First and foremost, your abdominal muscles are strengthened, but also a variety of other muscle parts such as triceps, shoulder, chest and leg muscles.

If the exercise is too difficult for you, try to position your forearms a little higher, for example on a bench, a high cushion, a mattress or something similar.

Crunch

Here, too, the English term for “belly press” has established itself.

Put your feet under your bed or a closet, lie on your back, and stand up with your back straight.

Alternatively, you can bend your legs, which is easier. Variations:  Tap your left knee with your right elbow, put your upper body down and now tap your right knee with your left elbow.

Jackknife

Lie stretched out on the floor with your arms next to you. Now lift your upper body and legs straight up at the same time, so that your hips fold up like a jackknife. Do you feel the abs work?

If you are doing these exercises at home, it is best to lie down on the carpet. But maybe you also have a yoga mat or exercise mat?

Please do not do the exercises in bed, a mattress is too soft for that! Alternatively, you can fold a woolen blanket and lie on it with your back. What are you waiting for? Get off the couch, up on the carpet and go!

Edge of the table

An exercise that you can do anywhere you can sit on a hard edge. A table, a wall, a landing, … Please no bed or sofa, it’s too soft!

It’s very simple: sit on the edge and hold on to it with your hands as in the photo. Sit up straight and then stretch both legs forward horizontally.
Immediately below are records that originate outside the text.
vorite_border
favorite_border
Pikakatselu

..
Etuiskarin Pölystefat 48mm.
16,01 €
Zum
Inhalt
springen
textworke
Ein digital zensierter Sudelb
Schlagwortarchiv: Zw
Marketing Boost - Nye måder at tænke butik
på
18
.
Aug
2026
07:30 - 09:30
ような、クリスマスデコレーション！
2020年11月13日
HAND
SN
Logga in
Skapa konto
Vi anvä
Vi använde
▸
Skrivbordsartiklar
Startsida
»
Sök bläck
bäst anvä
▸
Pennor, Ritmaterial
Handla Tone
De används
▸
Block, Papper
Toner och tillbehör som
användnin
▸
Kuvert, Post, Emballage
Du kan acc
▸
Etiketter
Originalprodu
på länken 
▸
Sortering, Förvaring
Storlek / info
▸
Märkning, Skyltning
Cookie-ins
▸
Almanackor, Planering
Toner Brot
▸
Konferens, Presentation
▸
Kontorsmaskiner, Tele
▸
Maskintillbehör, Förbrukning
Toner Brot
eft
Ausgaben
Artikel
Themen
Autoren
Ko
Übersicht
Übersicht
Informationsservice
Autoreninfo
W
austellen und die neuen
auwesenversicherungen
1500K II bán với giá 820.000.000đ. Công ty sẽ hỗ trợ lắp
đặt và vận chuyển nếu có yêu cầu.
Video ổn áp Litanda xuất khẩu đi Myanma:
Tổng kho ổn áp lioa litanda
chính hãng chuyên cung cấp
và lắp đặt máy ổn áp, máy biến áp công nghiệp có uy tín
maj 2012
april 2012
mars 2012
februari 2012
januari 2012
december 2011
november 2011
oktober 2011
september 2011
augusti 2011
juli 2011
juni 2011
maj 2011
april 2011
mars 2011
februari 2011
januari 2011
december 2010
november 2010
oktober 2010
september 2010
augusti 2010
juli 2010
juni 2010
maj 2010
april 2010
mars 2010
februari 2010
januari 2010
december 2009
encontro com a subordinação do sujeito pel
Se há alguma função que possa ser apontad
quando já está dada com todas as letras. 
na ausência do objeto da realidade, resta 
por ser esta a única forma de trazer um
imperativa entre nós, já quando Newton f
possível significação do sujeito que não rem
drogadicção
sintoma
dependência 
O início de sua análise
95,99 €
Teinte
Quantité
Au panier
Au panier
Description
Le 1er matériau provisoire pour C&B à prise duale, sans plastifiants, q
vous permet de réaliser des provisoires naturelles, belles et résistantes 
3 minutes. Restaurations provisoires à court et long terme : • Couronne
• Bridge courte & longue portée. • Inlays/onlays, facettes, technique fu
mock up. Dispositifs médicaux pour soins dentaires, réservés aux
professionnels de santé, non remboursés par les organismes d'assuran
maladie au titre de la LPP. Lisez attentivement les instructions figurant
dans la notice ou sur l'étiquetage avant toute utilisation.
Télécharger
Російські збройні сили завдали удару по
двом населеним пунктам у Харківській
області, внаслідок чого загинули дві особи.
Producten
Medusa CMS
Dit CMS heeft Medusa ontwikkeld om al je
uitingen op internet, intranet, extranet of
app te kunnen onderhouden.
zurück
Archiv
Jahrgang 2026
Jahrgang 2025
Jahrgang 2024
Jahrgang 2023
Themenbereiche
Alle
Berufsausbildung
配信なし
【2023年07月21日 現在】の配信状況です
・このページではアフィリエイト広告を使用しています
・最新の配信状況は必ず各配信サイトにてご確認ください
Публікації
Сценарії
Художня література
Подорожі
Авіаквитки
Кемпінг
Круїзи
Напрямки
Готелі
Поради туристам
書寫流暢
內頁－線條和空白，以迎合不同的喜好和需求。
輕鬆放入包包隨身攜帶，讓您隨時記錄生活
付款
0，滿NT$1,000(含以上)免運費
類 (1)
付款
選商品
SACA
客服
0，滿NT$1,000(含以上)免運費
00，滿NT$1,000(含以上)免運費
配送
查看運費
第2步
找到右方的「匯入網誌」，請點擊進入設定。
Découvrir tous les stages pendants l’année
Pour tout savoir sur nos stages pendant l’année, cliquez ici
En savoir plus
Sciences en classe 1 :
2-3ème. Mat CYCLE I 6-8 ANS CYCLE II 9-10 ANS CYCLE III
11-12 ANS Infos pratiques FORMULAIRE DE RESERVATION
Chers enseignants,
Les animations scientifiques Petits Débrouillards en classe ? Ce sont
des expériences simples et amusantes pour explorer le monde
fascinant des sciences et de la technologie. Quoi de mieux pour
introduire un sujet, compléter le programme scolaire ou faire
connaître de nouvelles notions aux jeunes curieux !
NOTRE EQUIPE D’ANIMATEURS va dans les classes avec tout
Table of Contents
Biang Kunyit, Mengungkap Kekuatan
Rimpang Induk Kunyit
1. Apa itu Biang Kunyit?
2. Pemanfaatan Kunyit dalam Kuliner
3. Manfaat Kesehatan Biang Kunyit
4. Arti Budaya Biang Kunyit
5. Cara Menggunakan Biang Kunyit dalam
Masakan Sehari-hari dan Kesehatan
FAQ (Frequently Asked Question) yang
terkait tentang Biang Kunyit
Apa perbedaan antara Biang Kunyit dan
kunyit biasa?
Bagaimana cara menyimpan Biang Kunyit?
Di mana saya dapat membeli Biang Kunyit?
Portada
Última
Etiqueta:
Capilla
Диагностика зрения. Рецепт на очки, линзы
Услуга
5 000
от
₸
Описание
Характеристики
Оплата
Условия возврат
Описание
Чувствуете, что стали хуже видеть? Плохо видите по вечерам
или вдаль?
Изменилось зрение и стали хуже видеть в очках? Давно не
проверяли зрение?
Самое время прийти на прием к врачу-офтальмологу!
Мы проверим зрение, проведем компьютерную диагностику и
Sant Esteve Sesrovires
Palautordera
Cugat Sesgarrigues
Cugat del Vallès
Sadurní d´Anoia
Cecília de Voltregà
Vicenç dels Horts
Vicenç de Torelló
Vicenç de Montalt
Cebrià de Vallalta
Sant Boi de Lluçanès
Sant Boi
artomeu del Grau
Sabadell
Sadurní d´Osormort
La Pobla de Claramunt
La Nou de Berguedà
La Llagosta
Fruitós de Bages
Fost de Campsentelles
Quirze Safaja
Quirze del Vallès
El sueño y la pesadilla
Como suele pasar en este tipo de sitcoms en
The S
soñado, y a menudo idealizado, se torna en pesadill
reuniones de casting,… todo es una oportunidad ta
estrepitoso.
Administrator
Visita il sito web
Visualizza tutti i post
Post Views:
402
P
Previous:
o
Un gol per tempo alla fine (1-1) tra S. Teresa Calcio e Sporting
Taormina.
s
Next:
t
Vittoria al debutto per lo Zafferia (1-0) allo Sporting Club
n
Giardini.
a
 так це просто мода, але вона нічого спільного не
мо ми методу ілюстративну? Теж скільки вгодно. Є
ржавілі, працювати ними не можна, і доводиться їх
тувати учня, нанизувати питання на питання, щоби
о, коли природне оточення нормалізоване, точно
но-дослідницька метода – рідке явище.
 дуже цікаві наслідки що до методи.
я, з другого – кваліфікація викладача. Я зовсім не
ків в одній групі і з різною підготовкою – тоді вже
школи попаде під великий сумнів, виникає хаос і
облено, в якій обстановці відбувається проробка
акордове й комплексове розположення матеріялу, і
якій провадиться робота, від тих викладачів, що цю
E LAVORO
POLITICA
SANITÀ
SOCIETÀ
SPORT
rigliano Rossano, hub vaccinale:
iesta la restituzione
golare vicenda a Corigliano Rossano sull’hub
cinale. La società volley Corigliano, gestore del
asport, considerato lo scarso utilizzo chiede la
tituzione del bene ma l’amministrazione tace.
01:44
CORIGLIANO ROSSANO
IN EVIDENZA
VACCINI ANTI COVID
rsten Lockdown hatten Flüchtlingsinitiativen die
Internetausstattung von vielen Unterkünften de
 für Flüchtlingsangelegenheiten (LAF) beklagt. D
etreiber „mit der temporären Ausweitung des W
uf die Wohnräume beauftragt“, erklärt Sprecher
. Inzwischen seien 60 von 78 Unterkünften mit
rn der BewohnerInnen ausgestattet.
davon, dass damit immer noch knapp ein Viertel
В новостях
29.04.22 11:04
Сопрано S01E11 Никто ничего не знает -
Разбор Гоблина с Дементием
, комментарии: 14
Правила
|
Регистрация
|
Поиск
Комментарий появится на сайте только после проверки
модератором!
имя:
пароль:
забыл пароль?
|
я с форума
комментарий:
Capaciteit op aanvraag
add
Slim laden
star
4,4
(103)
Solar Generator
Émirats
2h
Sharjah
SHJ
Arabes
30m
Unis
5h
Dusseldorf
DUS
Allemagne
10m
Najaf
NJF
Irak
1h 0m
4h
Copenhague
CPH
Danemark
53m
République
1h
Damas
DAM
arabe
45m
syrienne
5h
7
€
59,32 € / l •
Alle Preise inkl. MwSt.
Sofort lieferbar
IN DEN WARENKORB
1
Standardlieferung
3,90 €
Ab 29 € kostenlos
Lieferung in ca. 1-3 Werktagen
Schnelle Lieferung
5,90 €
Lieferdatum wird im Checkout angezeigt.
Keep your back straight and don’t forget to breathe! Then slowly pull your legs back towards your body and use the strength of your abdominal muscles, the arms only stabilize and do not pull with you!

Air wheel

Lie on your back, cross your arms over your chest or stretch them forward and lift your upper body.

Now ride the air wheels with your legs bent and don’t forget to breathe evenly into your stomach. Keep your head straight and do not rest it on your chest, it should form a straight line with your spine.

candle

Lie on your back, cross your arms behind your head or place them next to your body and stretch your legs straight up as straight as possible. It is ideal if you point the soles of your feet parallel to the ceiling at hip level.

Now lift your bottom without the help of your arms by pushing the “candle” towards the ceiling. Slowly raise and lower.

pushups

The push-up is an exercise that trains many muscle groups at the same time and very effectively without the need for additional equipment.

Quasi a “workout on a small scale”. The push-ups train muscle groups in the arms, legs, shoulders, buttocks, back – and also the abdomen.

The “straight abdominal muscle” is what many like to see as a “six-pack”. And it is precisely this muscle that benefits in the stomach when you do push-ups!